Prima del 1944, le banche degli stati dovevano avere una quantità di oro nei loro forzieri pari al denaro che stampavano. Con gli accordi di Bretton Woods, si decise che solamente il dollaro dovesse avere la controvertibilità in oro e le altre monete potessero essere scambiate con il dollaro che faceva da garante. Venne sancita, inoltre, la creazione del Fondo Monetario Internazionale. Il FMI aveva il compito di vigilare sulla stabilità monetaria con l’obiettivo di ricostituire un commercio internazionale aperto e multilaterale.
Fino all’inizio degli anni ’70, il sistema fu efficace nel controllare i conflitti economici e nel realizzare gli obiettivi comuni degli stati. La guerra del Vietnam però fece aumentare fortemente la spesa pubblica statunitense e mise in crisi il sistema. Gli USA stamparono, senza avere il controvalore in oro, quasi 90 miliardi di dollari creando un’inflazione globale. Ciò costrinse il presidente Nixon, il 15 agosto 1971, a far cadere la convertibilità del dollaro con l’oro che fu sostituita dal più naturale sistema di cambi flessibili. Caduta la controvertibilità, il denaro non doveva essere addebitato ai cittadini, ma accreditato in quanto esso era divenuto la misura del valore dei beni e servizi che i cittadini producevano.
Nel 1971 il debito pubblico dell’Italia, convertito in euro, era di 16 miliardi e 145 milioni, ma nella realtà questo debito non esisteva in quanto la Banca d’Italia era, come previsto dall’articolo 3 del suo statuto, un ente di diritto pubblico a maggioranza pubblica che poteva stampare la moneta a suo piacimento ripagando i debiti che contraeva.
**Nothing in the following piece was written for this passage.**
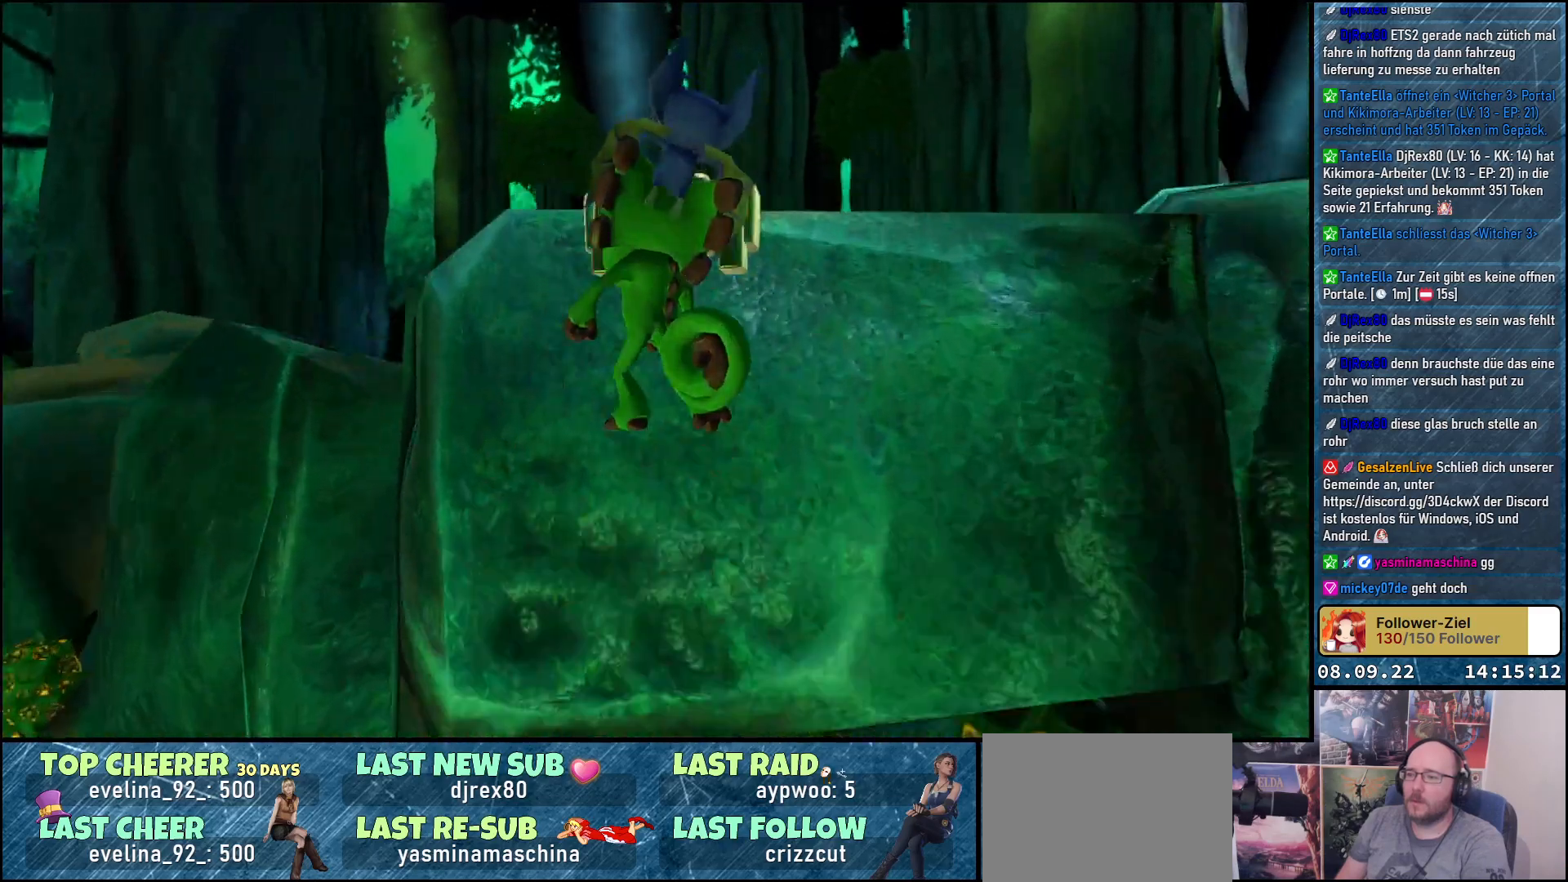
{"buttons": [], "left_stick": "up", "right_stick": "down", "events": [[167, "left_stick", "up"], [417, "right_stick", "down"]]}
Nel 1981, il Ministro del Tesoro Andreatta e il governatore della Banca d’Italia Ciampi tolsero, alla banca, l’obbligo di acquistare tutti i titoli di stato che venivano emessi e quindi di finanziare il debito pubblico, che passò così in soli dieci anni da 142 miliardi a ben 850 miliardi.
Con la legge 35/1992 del Ministro del Tesoro Guido Carli, ex governatore della banca in questione, inizia la cessione delle quote di Banca d’Italia a enti privati. Il 95% delle quote andò così in mano a banche private che le avevano acquistate dai principali gruppi bancari, quali Comit, Credito Italiano e Banco di Roma, che ne garantivano la maggioranza pubblica. Gli acquirenti autorizzati a comprare i titoli di stato erano banche commerciali e istituzioni finanziarie private come IMI, Monte dei Paschi, Unicredit, Goldman Sachs e Merryl Linch. Il debito, ora, era divenuto reale in quanto contratto verso istituti bancari privati.
La definitiva privatizzazione della Banca d’Italia, avvenne grazie al governo Prodi che, il 16 dicembre 2006, modificò lo statuto della banca all’articolo 3, facendo sì che essa non fosse più un ente di diritto pubblico. In pochi anni, il debito superò i 2040 miliardi di Euro.
Nel 2001 in Italia è entrata in vigore la moneta europea. L’Euro è una moneta creata dal nulla che viene trasferita dalla Banca Centrale Europea (con sede a Francoforte, in Germania) alle grandi banche commerciali private che a loro volta la prestano agli stati ad altissimi interessi, generando un debito pubblico. La BCE, che gestisce l’euro, ha potere decisionale sulle politiche sociali degli stati che dal 2012, in seguito ai trattati del Fiscal Compact, sono ancora più limitati nelle proprie politiche economiche.
L’Italia è così divenuta ostaggio delle banche e destinata al fallimento.